Until 2009, DVD rentals and sales gave the film industry a 10% profit cushion, but the emergence of streaming video on demand via iTunes, Amazon, Hulu and Netflix has driven that margin down by half — at least.

Peter Chernin, who ran 20th Century Fox and Fox Broadcasting for two decades, tells Obst that no one really knows what the numbers look like and that “the big implication is that those studios are — not necessarily inappropriately — terrified to do anything.”

These same technologies also allow for a far cheaper, more pleasant viewing experience at home, with many smaller films releasing both in theaters and on demand the same day. Increasingly, moviegoing has begun to feel like a luxury expense, one worth it only if the effects demand the big-screen experience.

Soderbergh isn’t unsympathetic to the studios’ plight. “Somebody told me last week that they are doing a better job controlling movie costs but that marketing costs keep moving at a faster trajectory than everything else,” he told Deadline Hollywood. “Another terrifying thing is you used to be able to bank on stars. If you had certain elements in a certain kind of movie, you could bank on doing X. Now you are guaranteed nothing.”

He’s right: slotting an A-list movie star into an effects-driven action film isn’t foolproof. Will Smith’s “After Earth” just bombed. “World War Z” — which has Brad Pitt and a zombie apocalypse going for it — was so troubled that the studio spent $200 million on production alone and will need to make at least $400 million to be considered profitable, its future as a franchise for Pitt unlikely. Still, the studio has spent $125 million on marketing — the average for what’s known as a tentpole.

“I know they’ve tried to figure this out, because it’s killing them,” Soderbergh said. “But I haven’t seen a Nate Silver-like systemic analysis of what an ad dollar does.”

The marketing budget for “Iron Man 3,” for example, was $175 million dollars — more than double the combined budgets for last year’s “Argo” and “Zero Dark Thirty,” Oscar-nominated films that were made only with the help of outside financing.

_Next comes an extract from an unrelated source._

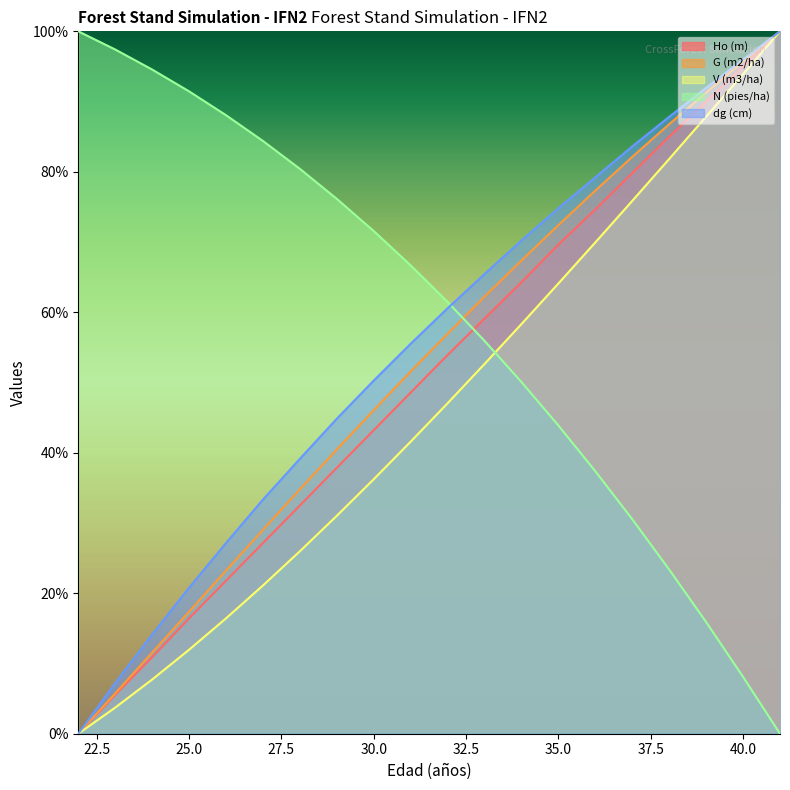

Which series has the widest spread of values?

Ho (m)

To finish last year’s hit “Magic Mike” ($7 million budget, $133 million domestic gross), Soderbergh had to borrow money from his accountant. “It’s an extreme brand of loss aversion,” he said. “It’s just frustrating because the trickle-down effect is, creatively, things are getting narrower.”

And the ability to make original, stylish, nuanced adult entertainment — “Silver Linings Playbook,” “Django Unchained,” “Argo” — is now limited to a handful of critically and commerically proven AAA-list directors.

“The people who can make those movies are on Mount Olympus,” Obst says. “A huge class of directors is being cut out of movies.”

TELEVISION

“Game of Thrones,” “Breaking Bad,” “Mad Men,” “Justified,” “Homeland,” “Girls,” “The Americans” — these are just a few of the shows that offer far more complicated storytelling and characters than the movies, their longer arcs allowing for a richer, more novelistic experience. Most consider “The Sopranos,” which debuted on HBO in 1999, to be the big-bang moment, but filmmakers began gravitating toward TV in the early ’90s, right around the time that independent film broke through.

David Lynch’s “Twin Peaks” — which had the texture of his films and primed mainstream America for deep perversity — premiered on ABC in 1990, just after Soderbergh’s “Sex, Lies, and Videotape” electrified Sundance. One year after “Pulp Fiction,” Quentin Tarantino directed an episode of “ER,” then in its first season.

Shows like “24” and “The Wire” cemented TV’s supremacy over movies.

Unable to find studio backing in America, Soderbergh took “Behind the Candelabra” to HBO, where it became their highest-rated premiere in nine years. No longer do movie stars or A-list directors consider themselves above TV — in fact, TV is the preferred medium: David Fincher directs for Netflix, Scorsese for HBO, Jane Campion for IFC.

Perhaps no example is better than the new season of “Arrested Development” — a cult hit that, upon cancellation, was talked about as a feature film, only to be saved by Netflix.

In one of this season’s final episodes, the clever malcontent Maeby — who began working as a Hollywood executive at 15, retired at 23 — offers some meta-advice to a relative hungry for a production deal: “I think movies are dead,” she says. “Maybe it’s a TV show.”